Keil Proteus 中的数字时钟模拟

Question

This C programme is supposed to simulate a digital clock. There gonna be 3 7segment in the Proteus programme to show the hour, minute and second (like a digital clock)

#include<reg51.h>

void main()
{
int t, i, j, k, a, b, c, d, e;
e = 0;
P3 = 0x00;
P2 = 0x00;
P0 = 0x00;
while (1)
{
    P0 = 0x00;
    for (c = 0; c<3; c++)
    {
        for (d = 0; d<10; d++)
        {
            for (a = 0; a<6; a++)
            {
                for (b = 0; b<10; b++)
                {
                    for (t = 0; t<6; t++)
                    {
                        for (i = 0; i<10; i++)
                        {
                            for (k = 0; k<1000; k++)
                                for (j = 0; j<142; j++);
                            P3++;
                        }
                        P3 = P3 + 0x06;
                    }
                    P3 = 0x00;
                    P2++;
                }
                P2 = P2 + 0x06;
                }
                P2 = 0x00;
                P0++;
                if (P0 == 0x24){
                    P0 = 0x00;
                    e = 1;
                }
                if (e == 1)
                    break;
            }
            if (e == 1){
                e = 0;
                break;
            }
            P0 = P0 + 0x06;
        }
    }
}

Would it be OK if someone explains the code? I don't understand the nested for loops at the beginning of the code? Moreover, what are these increasing?

P2 = P2 + 0x06;

What is 0x06? finally, what is e supposed to do in this code?

Answer 1

The following snippet has no side-effect

for (k = 0; k<1000; k++)
    for (j = 0; j<142; j++);

as a result it's probably used as a desperate man's delay and the innermost 3 loops can be converted to this

for (i = 0; i<10; i++)
{
    delay(142000);
    P3++;
}
P3 = P3 + 0x06;

In practice the whole delay loops will be removed completely after optimization, so the real delay function from the library should be called instead

From what I can guess P3 is the BCD output for the units digit in 3 numbers. It's increased by 1 each 142000 cycles. Once it's been increased 10 times, ie an overflow has happen, 0x06 would be added to the sum to adjust the BCD addition (move the carry to the next digit) as I explained here .

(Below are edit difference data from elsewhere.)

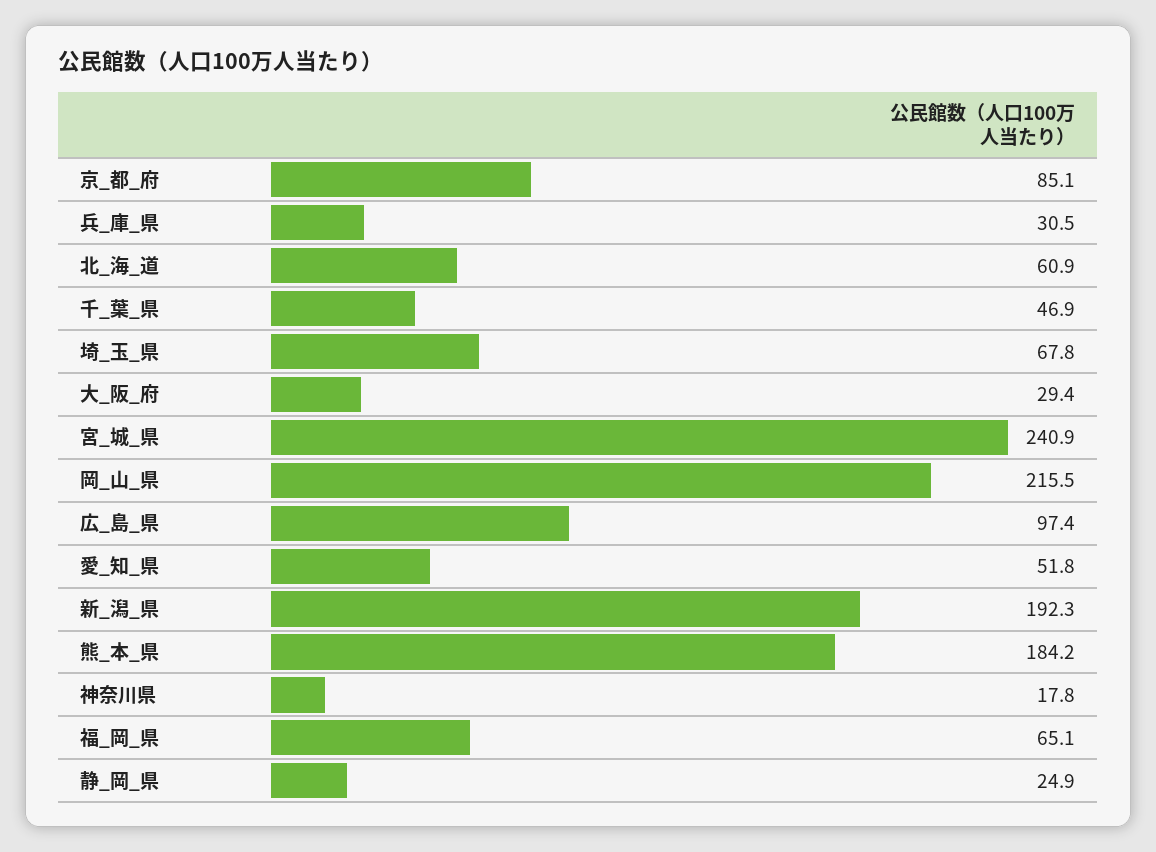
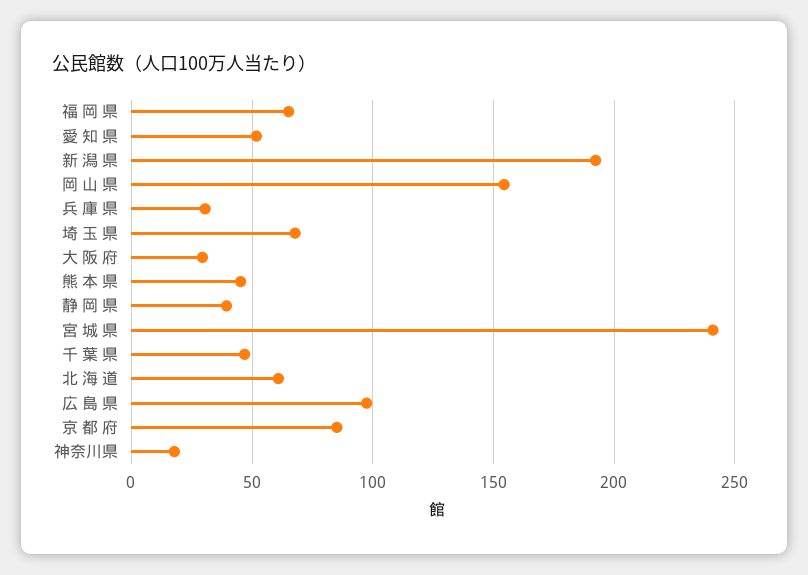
岡_山_県: 215.5 -> 155
熊_本_県: 184.2 -> 45
静_岡_県: 24.9 -> 40

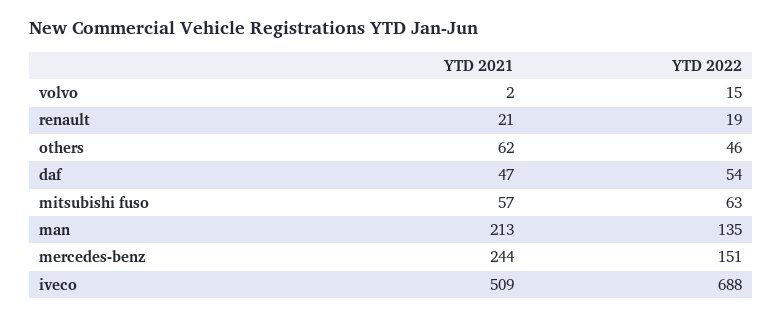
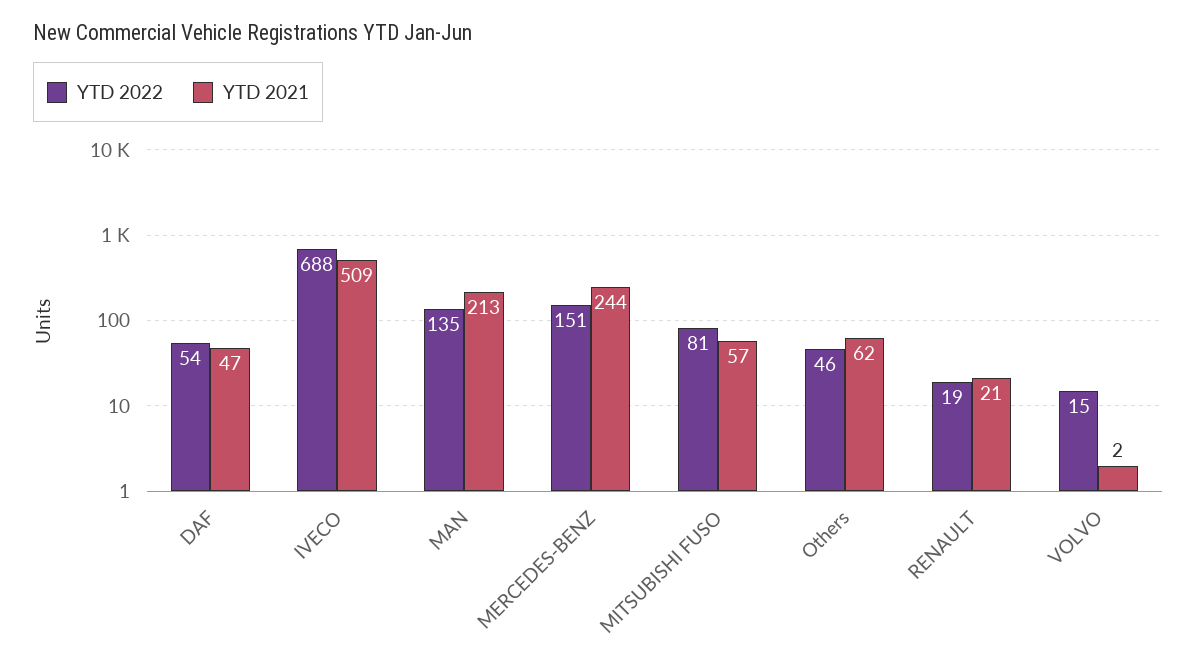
YTD 2022, mitsubishi fuso: 63 -> 81

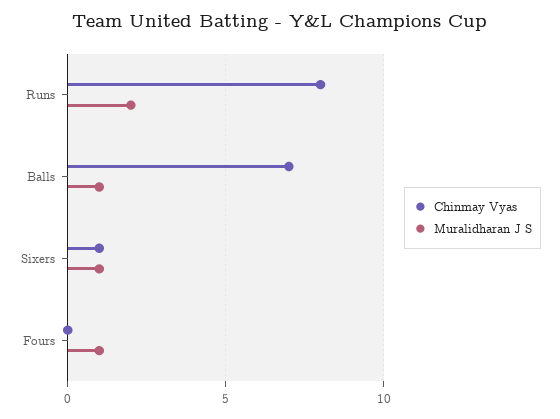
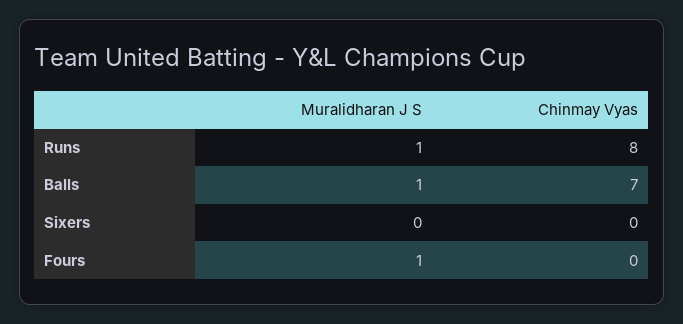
Muralidharan J S, Runs: 2 -> 1
Chinmay Vyas, Sixers: 1 -> 0
Muralidharan J S, Sixers: 1 -> 0

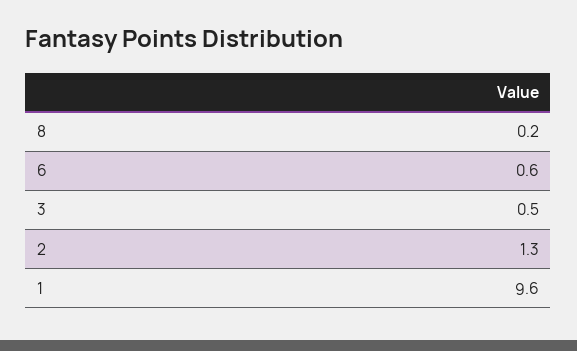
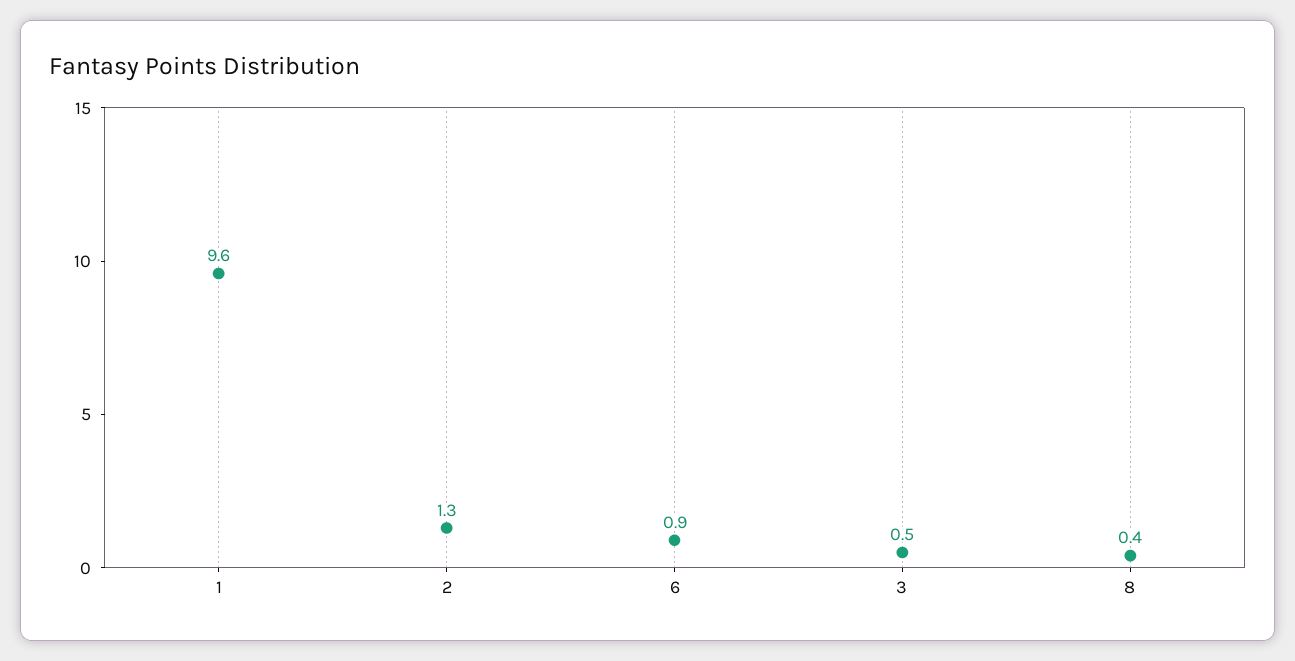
8: 0.2 -> 0.4
6: 0.6 -> 0.9

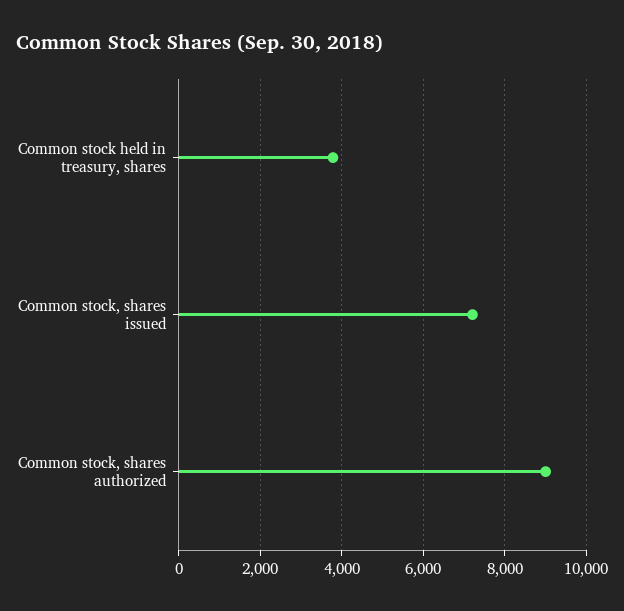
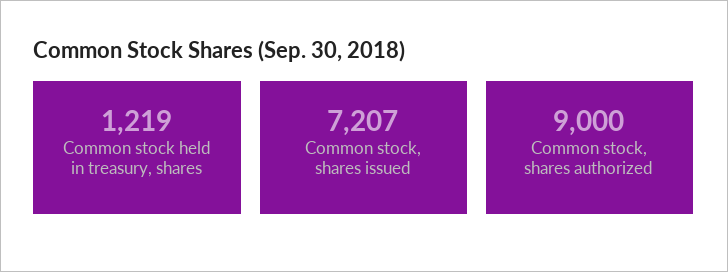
Common stock held in treasury, shares: 3800 -> 1219

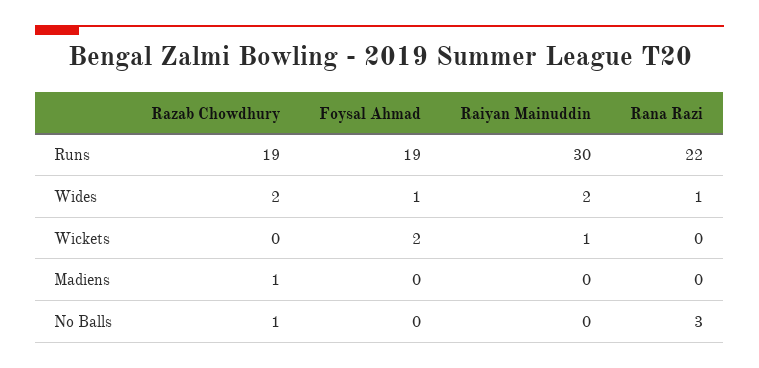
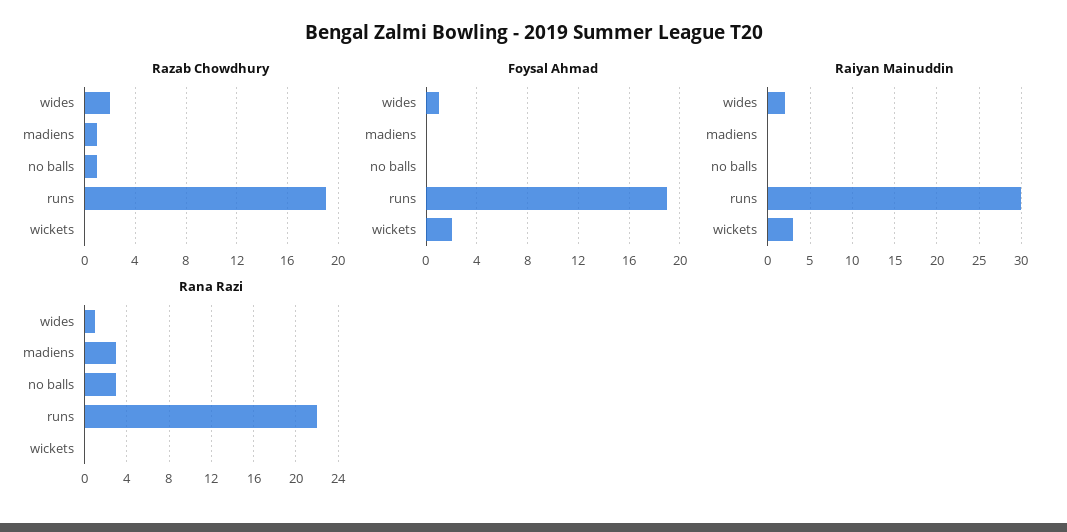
Raiyan Mainuddin, Wickets: 1 -> 3
Rana Razi, Madiens: 0 -> 3

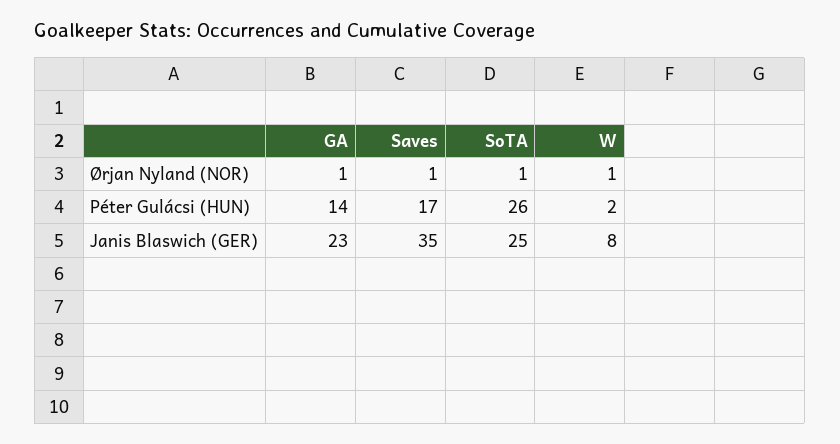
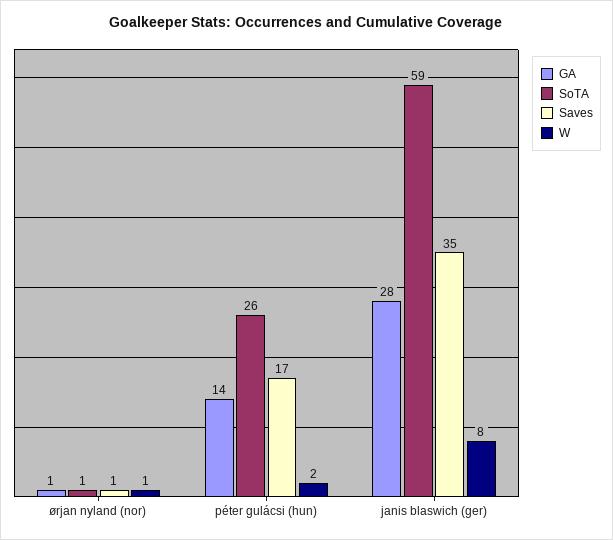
GA, Janis Blaswich (GER): 23 -> 28
SoTA, Janis Blaswich (GER): 25 -> 59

If you write the P3 after each cycle in hex it'll be easier to get 0x00 0x01 0x02 0x03 ... 0x08 0x09 0x10 0x11 ... 0x19 0x20 : after 10 cycles we'll get 0x0A + 0x06 = 0x10 .

However if we continue to the next line

P3 = 0x00;
P2++;

we can see that P3 is reset after 10 cycles, so it means only the low 4 bits of the least significant digit is stored in P3, the next digit will be stored in the low nibble of P2. Why? because the minute's tens digit ranges only from 0 to 5 (counted by t ). The way P2 and P0 are increased and carried is also the same as P3.

Finally P0 is reset to 0 when it reaches 24, so P0 contains the whole hour

if (P0 == 0x24){
    P0 = 0x00;
    e = 1;
}

Now you can easily guess what e is used for